## EXERCISE DESCRIPTION
Give back every record precisely.

[Page-level text extractions]
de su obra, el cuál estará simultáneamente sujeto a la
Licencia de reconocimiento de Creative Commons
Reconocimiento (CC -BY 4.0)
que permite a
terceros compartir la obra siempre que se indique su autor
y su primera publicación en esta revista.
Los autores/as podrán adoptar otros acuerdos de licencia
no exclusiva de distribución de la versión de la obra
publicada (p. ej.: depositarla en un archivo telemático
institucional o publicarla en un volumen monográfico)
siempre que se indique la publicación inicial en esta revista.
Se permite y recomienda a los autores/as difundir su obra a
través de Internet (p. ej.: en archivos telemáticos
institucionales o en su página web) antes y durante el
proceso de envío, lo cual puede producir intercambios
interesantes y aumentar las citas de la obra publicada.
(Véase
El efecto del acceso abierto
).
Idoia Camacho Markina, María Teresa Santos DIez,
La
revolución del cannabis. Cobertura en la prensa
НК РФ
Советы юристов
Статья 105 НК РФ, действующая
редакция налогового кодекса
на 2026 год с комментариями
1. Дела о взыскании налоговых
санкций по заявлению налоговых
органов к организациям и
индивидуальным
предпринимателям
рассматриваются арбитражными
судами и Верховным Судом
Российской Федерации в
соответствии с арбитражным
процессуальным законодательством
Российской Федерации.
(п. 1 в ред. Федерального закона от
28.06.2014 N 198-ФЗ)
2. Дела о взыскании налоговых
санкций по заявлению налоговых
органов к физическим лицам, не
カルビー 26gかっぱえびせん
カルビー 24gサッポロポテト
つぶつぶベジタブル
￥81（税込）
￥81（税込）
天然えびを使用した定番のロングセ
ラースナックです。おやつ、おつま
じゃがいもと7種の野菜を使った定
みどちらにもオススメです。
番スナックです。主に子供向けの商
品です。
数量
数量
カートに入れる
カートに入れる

## EXERCISE RESPONSE
de su obra, el cuál estará simultáneamente sujeto a la
Licencia de reconocimiento de Creative Commons
Reconocimiento (CC -BY 4.0)
que permite a
terceros compartir la obra siempre que se indique su autor
y su primera publicación en esta revista.
Los autores/as podrán adoptar otros acuerdos de licencia
no exclusiva de distribución de la versión de la obra
publicada (p. ej.: depositarla en un archivo telemático
institucional o publicarla en un volumen monográfico)
siempre que se indique la publicación inicial en esta revista.
Se permite y recomienda a los autores/as difundir su obra a
través de Internet (p. ej.: en archivos telemáticos
institucionales o en su página web) antes y durante el
proceso de envío, lo cual puede producir intercambios
interesantes y aumentar las citas de la obra publicada.
(Véase
El efecto del acceso abierto
).
Idoia Camacho Markina, María Teresa Santos DIez,
La
revolución del cannabis. Cobertura en la prensa
НК РФ
Советы юристов
Статья 105 НК РФ, действующая
редакция налогового кодекса
на 2026 год с комментариями
1. Дела о взыскании налоговых
санкций по заявлению налоговых
органов к организациям и
индивидуальным
предпринимателям
рассматриваются арбитражными
судами и Верховным Судом
Российской Федерации в
соответствии с арбитражным
процессуальным законодательством
Российской Федерации.
(п. 1 в ред. Федерального закона от
28.06.2014 N 198-ФЗ)
2. Дела о взыскании налоговых
санкций по заявлению налоговых
органов к физическим лицам, не
カルビー 26gかっぱえびせん
カルビー 24gサッポロポテト
つぶつぶベジタブル
￥81（税込）
￥81（税込）
天然えびを使用した定番のロングセ
ラースナックです。おやつ、おつま
じゃがいもと7種の野菜を使った定
みどちらにもオススメです。
番スナックです。主に子供向けの商
品です。
数量
数量
カートに入れる
カートに入れる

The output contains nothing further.